Ordered a new hard drive several weeks (months?) back to upgrade both my
system and my OS. Had been running Redhat 9 for faaaar too long, and
figured a fresh install would be healthier in the long run.
Finally got enough time this afternoon to plug in the new HD and start a
Fedora Core 4 install. It was going pretty well, but taking a lot of
time, of course.
Install finally finished, so I put the old HD back in with the new one as
a slave, so I could copy all of the data over, while not having to worry
about getting phone calls asking when the web site would be back up.
Old hard drive starts clicking.
Power down and swap the HDs so the new one is master and the old one is
slave. Figure, get the data, worry about the web site later.

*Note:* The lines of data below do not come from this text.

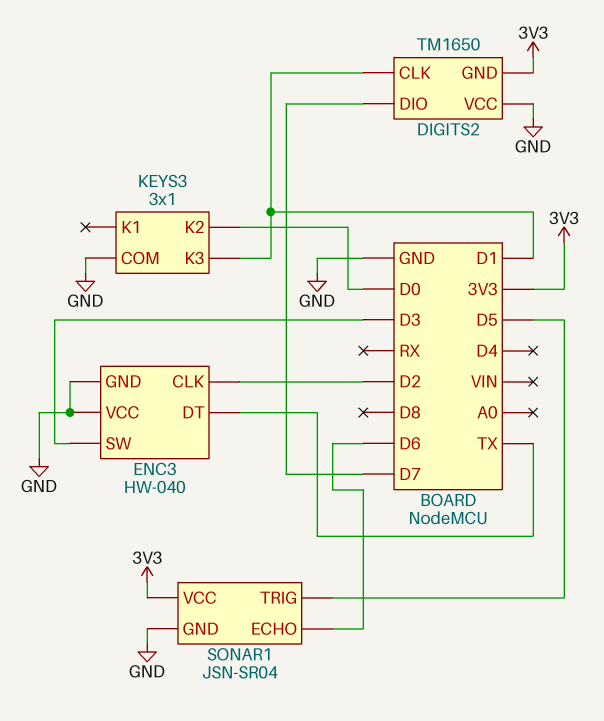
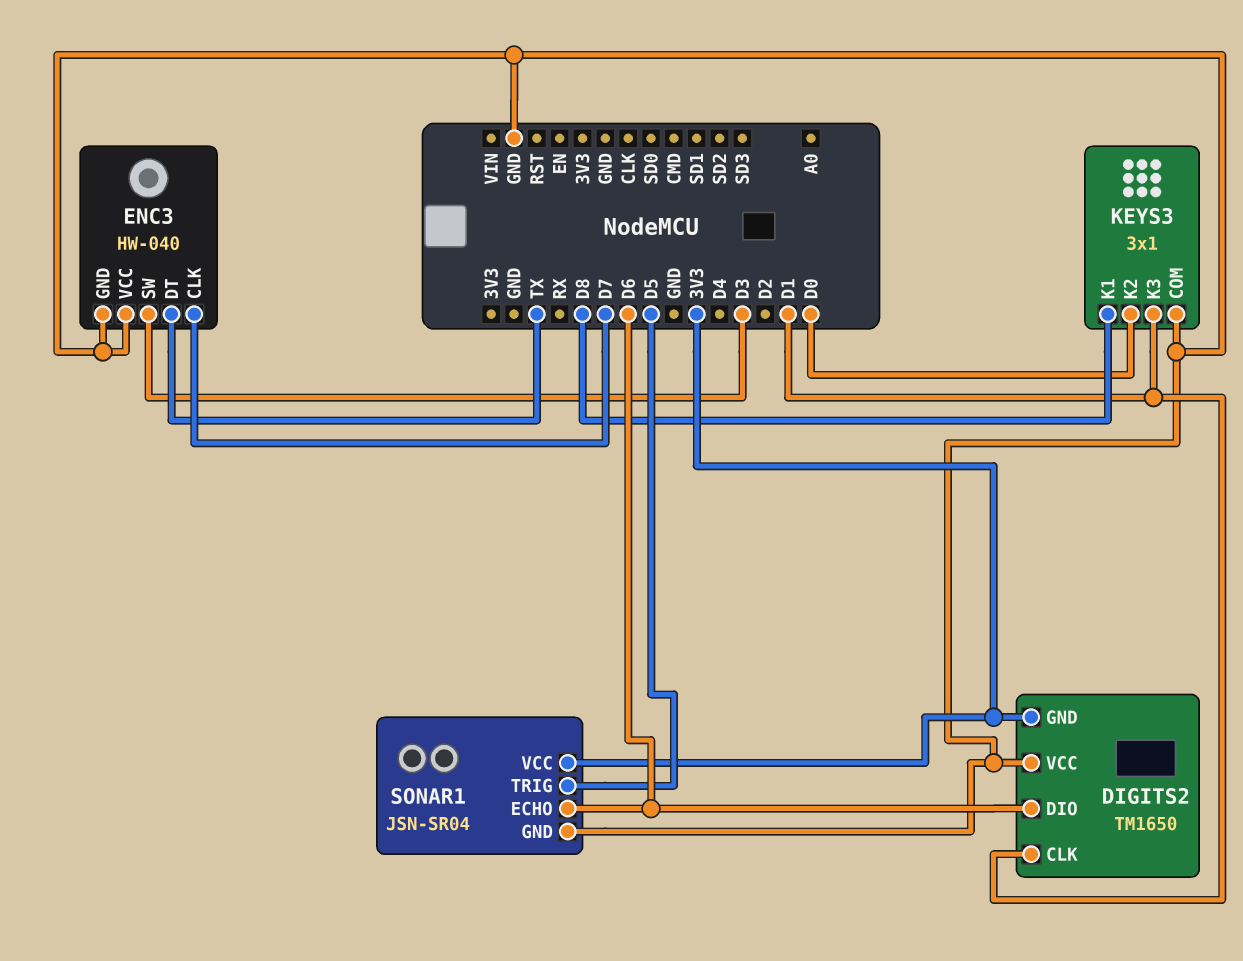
DIGITS2 pin DIO: D7 -> D6
ENC3 pin CLK: D2 -> D7
KEYS3 pin K1: none -> D8

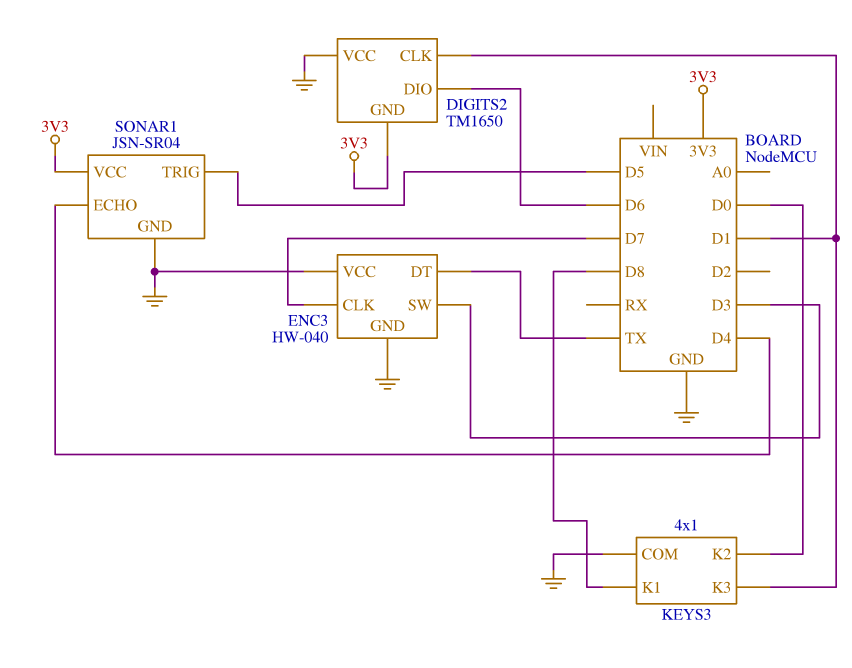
KEYS3: 3x1 -> 4x1
SONAR1 pin ECHO: D6 -> D4

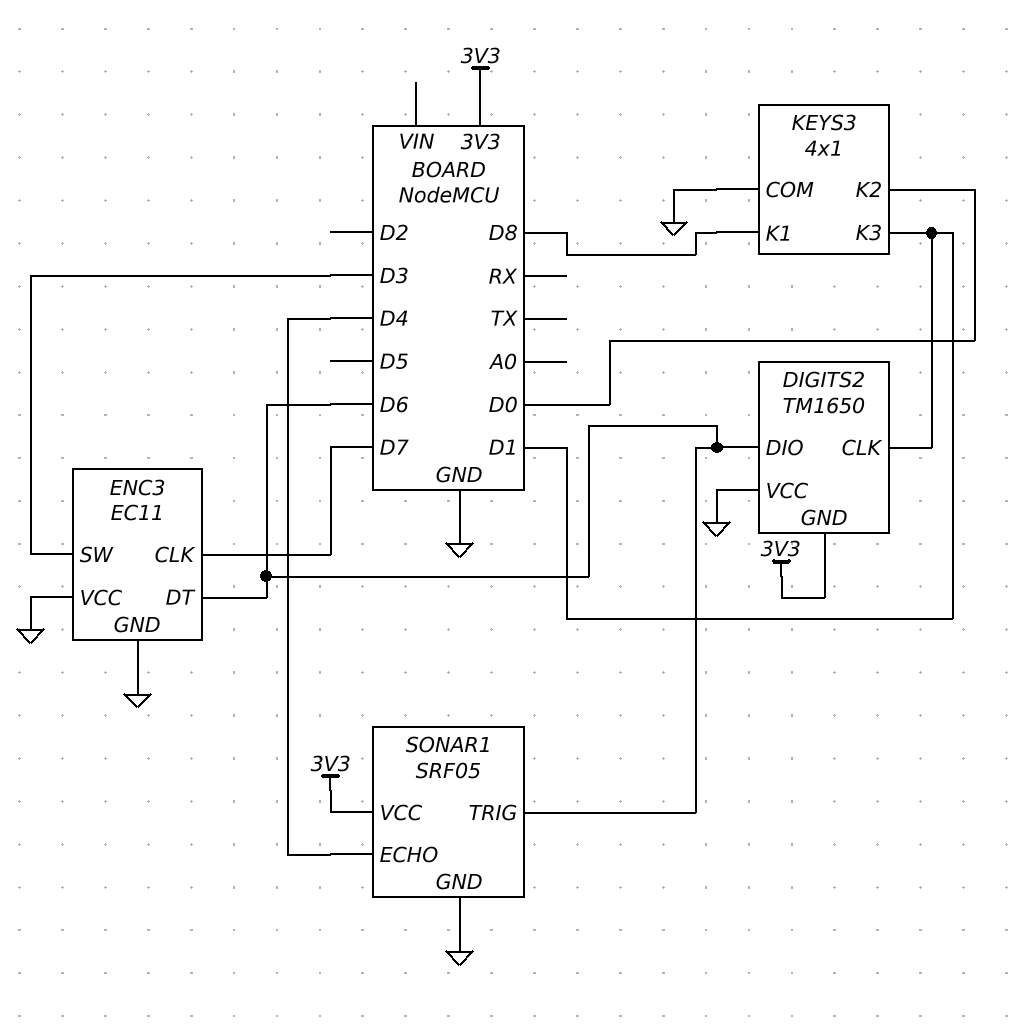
ENC3: HW-040 -> EC11
ENC3 pin DT: TX -> D6
SONAR1: JSN-SR04 -> SRF05
SONAR1 pin TRIG: D5 -> D6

BIOS doesn't see the old drive.
"Ok, don't panic. You've got backups on that other hard drive... Uh oh,
you didn't plug that hard drive back in the first time you tried to do
this, so you haven't been running backups. Ok, don't panic. You'll lose
some email, and the pictures of Tutter, and pictures of homemade apple pie
*sigh*, and some podcasts, but nothing else."
Shut down. Plug in backup hard drive as slave. Boot. Drive mounts, but
the partition table doesn't look right... and the backups aren't readable.
"AUGH!"
"Ok, don't panic. Ummmm... Post to vax-plus and LiveJournal while you
think this through...."
Ed - planning to fix the partition table by hand, but open to suggestions,
and pondering the odds.
Update: Used dd
to pull the raw data off the backup drive, then rebuilt the partition table with parted
. So my backup drive, at least, is fine, and I'm rsync
ing the actual files off now. I think the last time I unplugged that drive was after a pulled-plug situation. The drive itself seems to be fine. The bad news is that the last backup on that drive is from September 22. The worse news is that I'm still no closer to getting the clicking drive back up. But I've got a notice slapped up on the web site, and that's good enough that I'm going to bed.... Fuckin' A, it's only 2:45am.... Ugh.